The diagnosis of chalazion is usually clinical and often does not require further workup. [1] The healthcare provider should be certain that the eyelid lesion is a sterile inflammation that will resolve with limited intervention. Recurrent symptoms or persistent lesions should prompt further investigation.

Recurrent chalazia, especially if they recur despite previous successful drainage in the same exact location, must be considered potentially malignant and biopsied. Some specialists recommend biopsy and drainage of all chalazia, whether primary or recurrent.


Laboratory Studies

The material obtained from a chalazion shows a mixture of acute and chronic inflammatory cells, as well as large, lipid-filled, foreign body−type giant cells. Lipid analysis may reveal fatty acids with long carbon chains that result in an increased melting point. This finding possibly accounts in part for the blockage of secretions.

Viral and bacterial cultures may help pinpoint an infectious etiology but tend to have a low yield. Although bacterial culture findings are often negative, S aureus, Staphylococcus albus, or another cutaneous commensal organism may be isolated. Propionibacterium acnes may be present in the glandular contents. Appropriate selection of topical or systemic antibiotics is best directed by culture and sensitivity results, particularly in recalcitrant, chronic, or recurrent cases.

Fine-needle aspiration cytology of atypical chalazia can confirm a diagnosis and exclude malignancy. It is best performed by an eye specialist.


Other Studies

Visual acuity testing and visual field testing should also be considered as appropriate. It is essential to evert the superior tarsus whenever tolerable by the patient.


Histologic Findings

Histologic examination reveals a chronic granulomatous reaction with numerous lipid-filled, Touton-type giant cells.
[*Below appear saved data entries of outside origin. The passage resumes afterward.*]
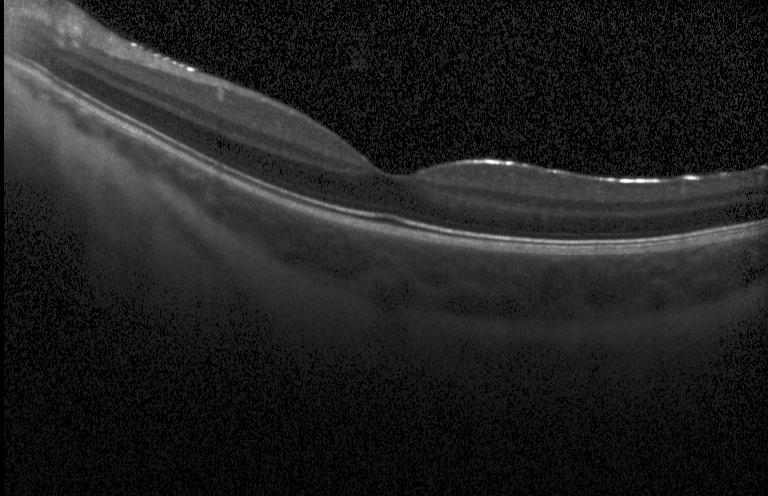

Centered on the fovea, SD-OCT, OCT B-scan
Impression: no evidence of choroidal neovascularization, diabetic macular edema, or drusen.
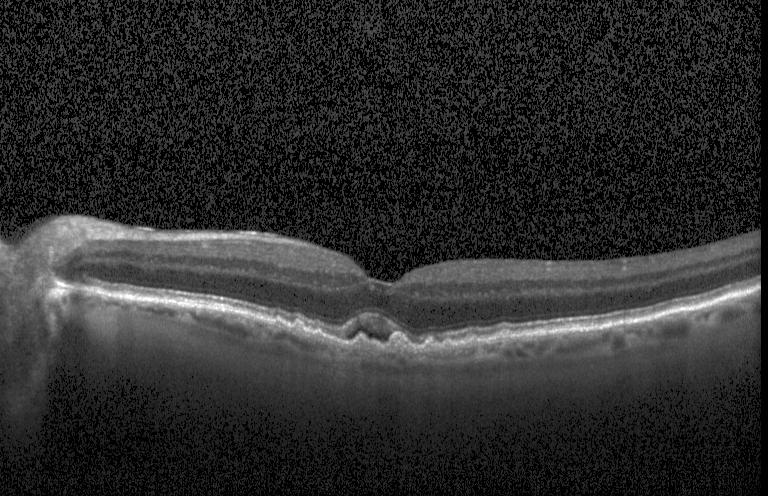

Fovea-centered · retinal OCT cross-section
Dx: a choroidal neovascular membrane.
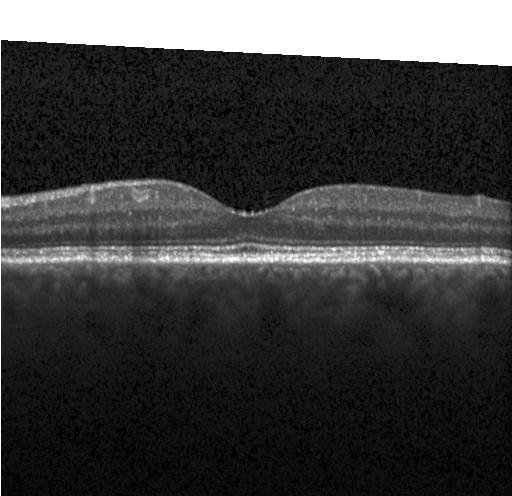 Neither choroidal neovascularization, diabetic macular edema, nor drusen.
Typically, the nuclei of these cells are located around a central foamy cytoplasmic area that contains the ingested lipid material. Other typical mononuclear cells, including lymphocytes or macrophages, may also be found at the periphery of the lesion. The granulomas of chalazia may also stain positively for C. acnes-specific monoclonal antibody (PAB antibody). 
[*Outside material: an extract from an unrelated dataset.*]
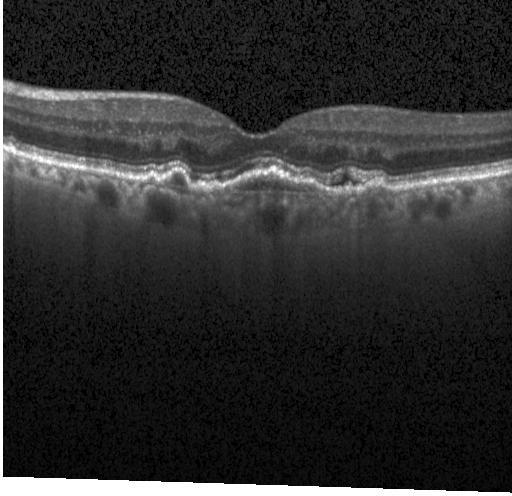 Impression: CNV.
In the event of a secondary bacterial infection, an acute necrotic reaction with PMNs may ensue.

Destruction of the fibrocartilage of the tarsal plate may be evident.
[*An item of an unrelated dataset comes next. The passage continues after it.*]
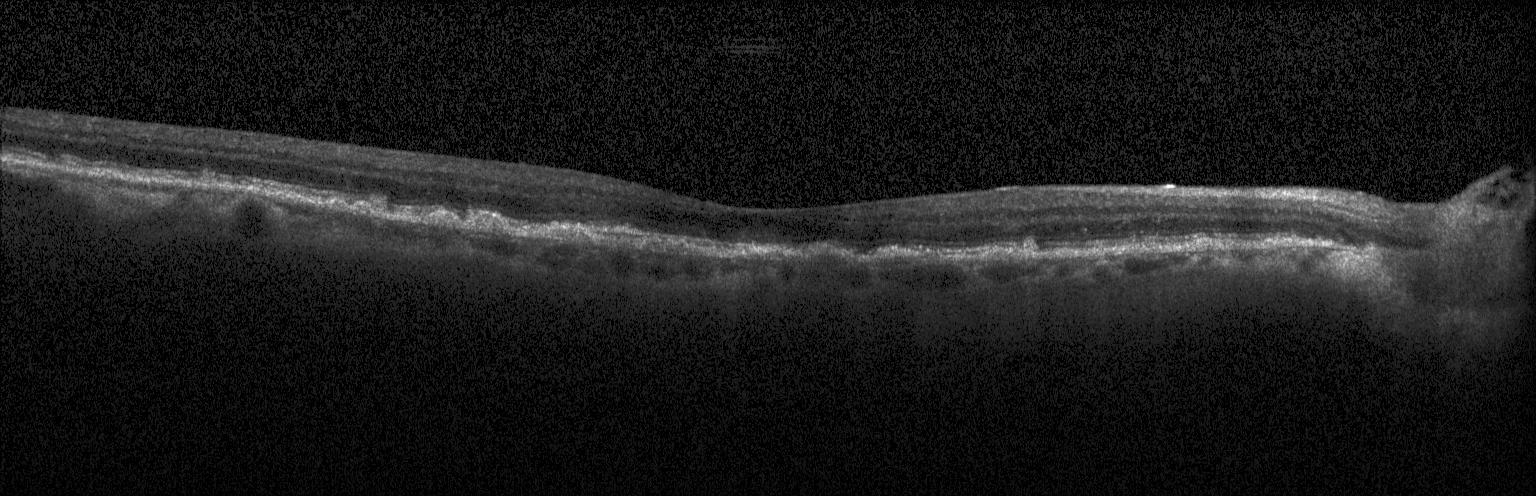 OCT line scan. Diagnosis: a choroidal neovascular membrane.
Foreign bodies, such as embedded parts of polymethyl methacrylate [PMMA] contact lenses in the tarsal plate, have also been encountered in cases of chronic chalazia.


Imaging Studies

Infrared photographic imaging of the meibomian glands can demonstrate abnormally dilated glands through the everted lid, as well as inspissated secretions.

Point of service clinical imaging of meibomian gland architecture is readily available from Tear Science (LipiView and LipiScan), as well as Oculus (Keratography 5-M).